# 과제용 기록
====

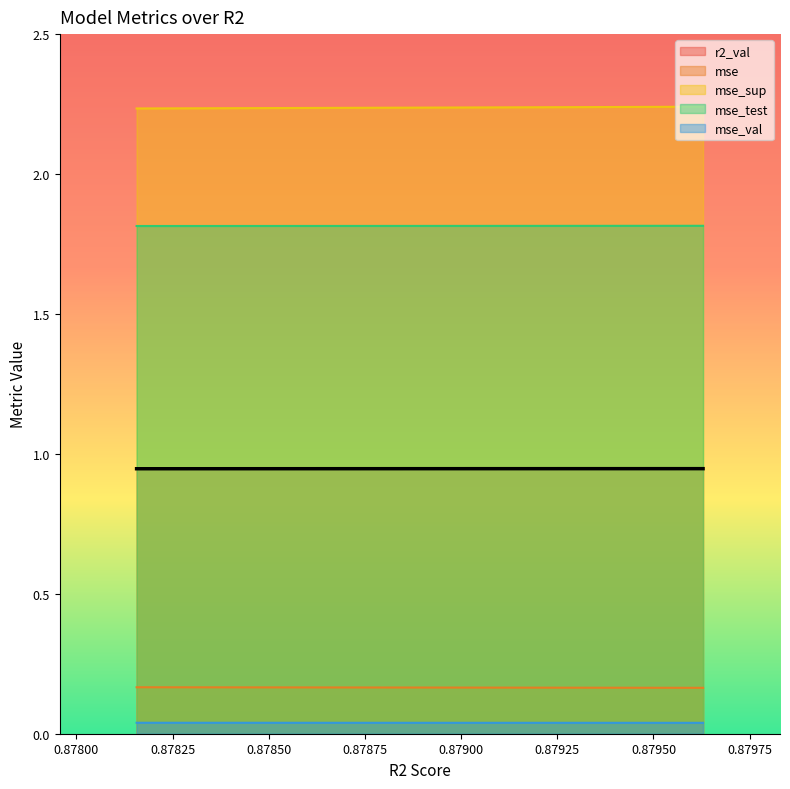

True or false: r2_val and mse_val cross at least once.

False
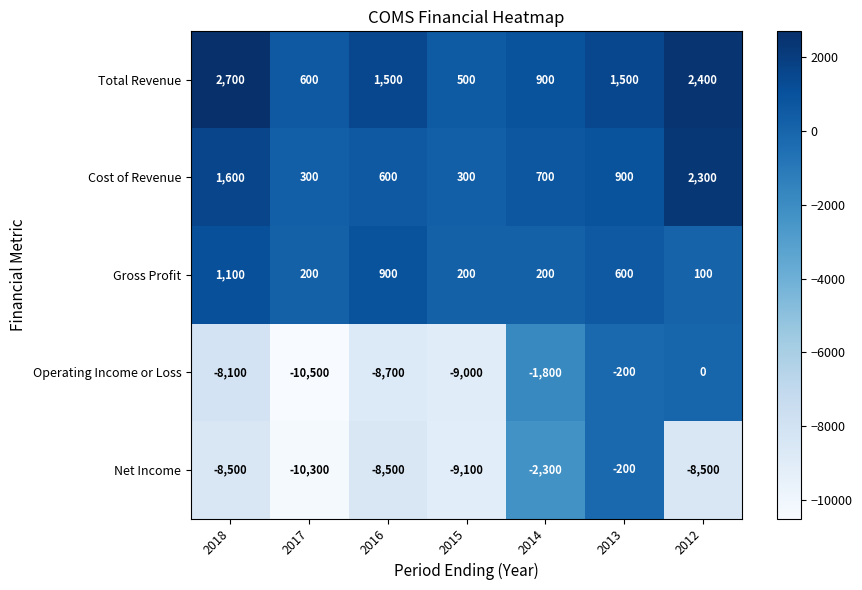

What is the difference between the maximum and second lowest values in the Net Income series?

8900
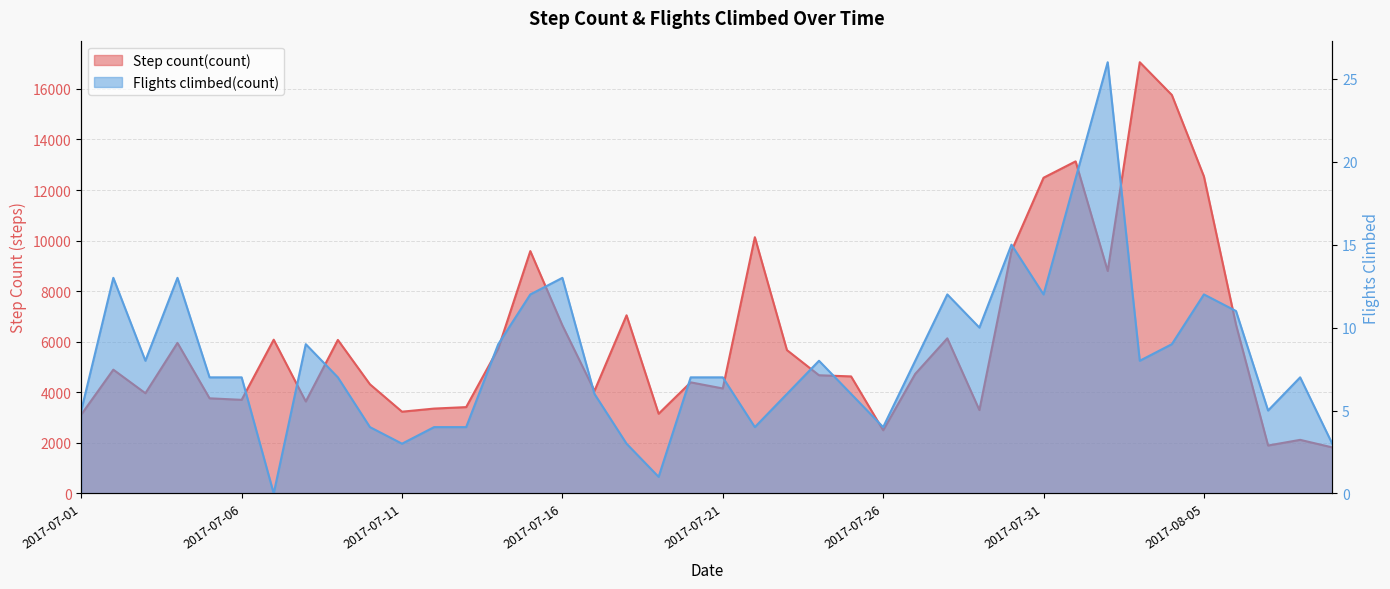

At how many categories does at least one series exceed 7990?

9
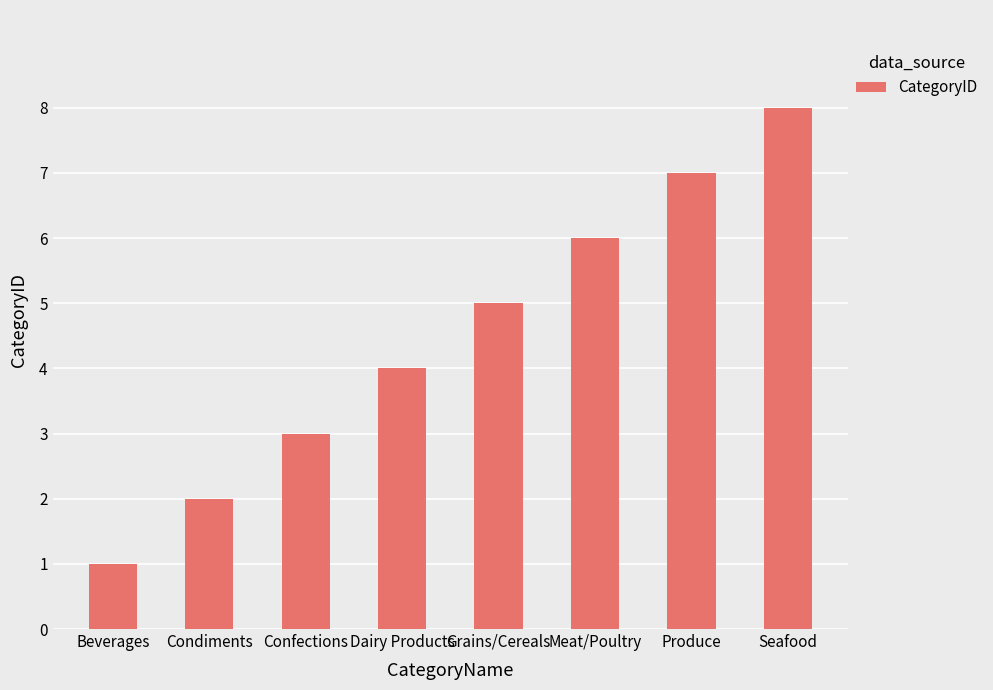

What is the label of the 7th bar from the right?

Condiments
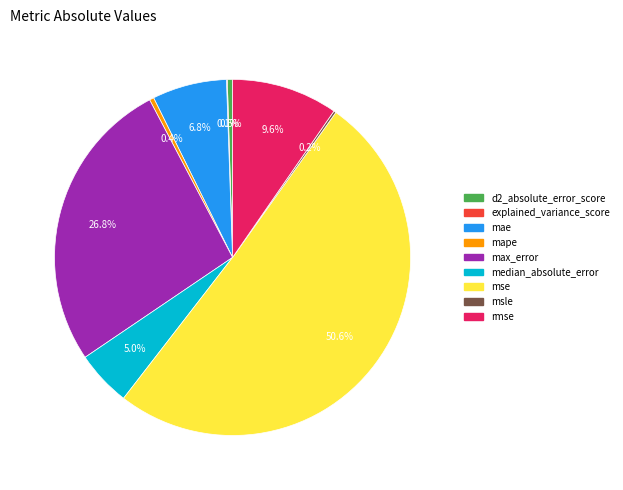

Between rmse and mae, which is larger?

rmse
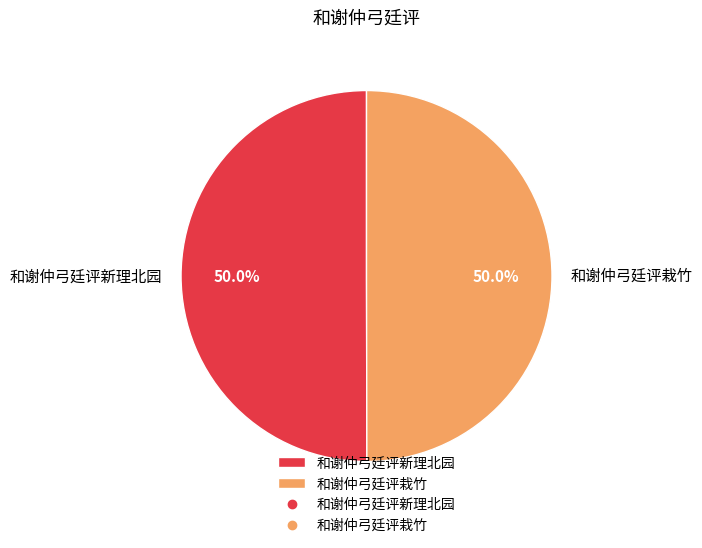

What percentage do 和谢仲弓廷评新理北园 and 和谢仲弓廷评栽竹 together represent?

100.0%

====

# 문제
위 모든 기록의 줄을 한 줄당 문자열 하나씩 담은 JSON 목록으로 나타내세요. 그림과 빈 줄은 빼세요.

# 문제 풀이
[
  "True or false: r2_val and mse_val cross at least once.",
  "False",
  "What is the difference between the maximum and second lowest values in the Net Income series?",
  "8900",
  "At how many categories does at least one series exceed 7990?",
  "9",
  "What is the label of the 7th bar from the right?",
  "Condiments",
  "Between rmse and mae, which is larger?",
  "rmse",
  "What percentage do 和谢仲弓廷评新理北园 and 和谢仲弓廷评栽竹 together represent?",
  "100.0%"
]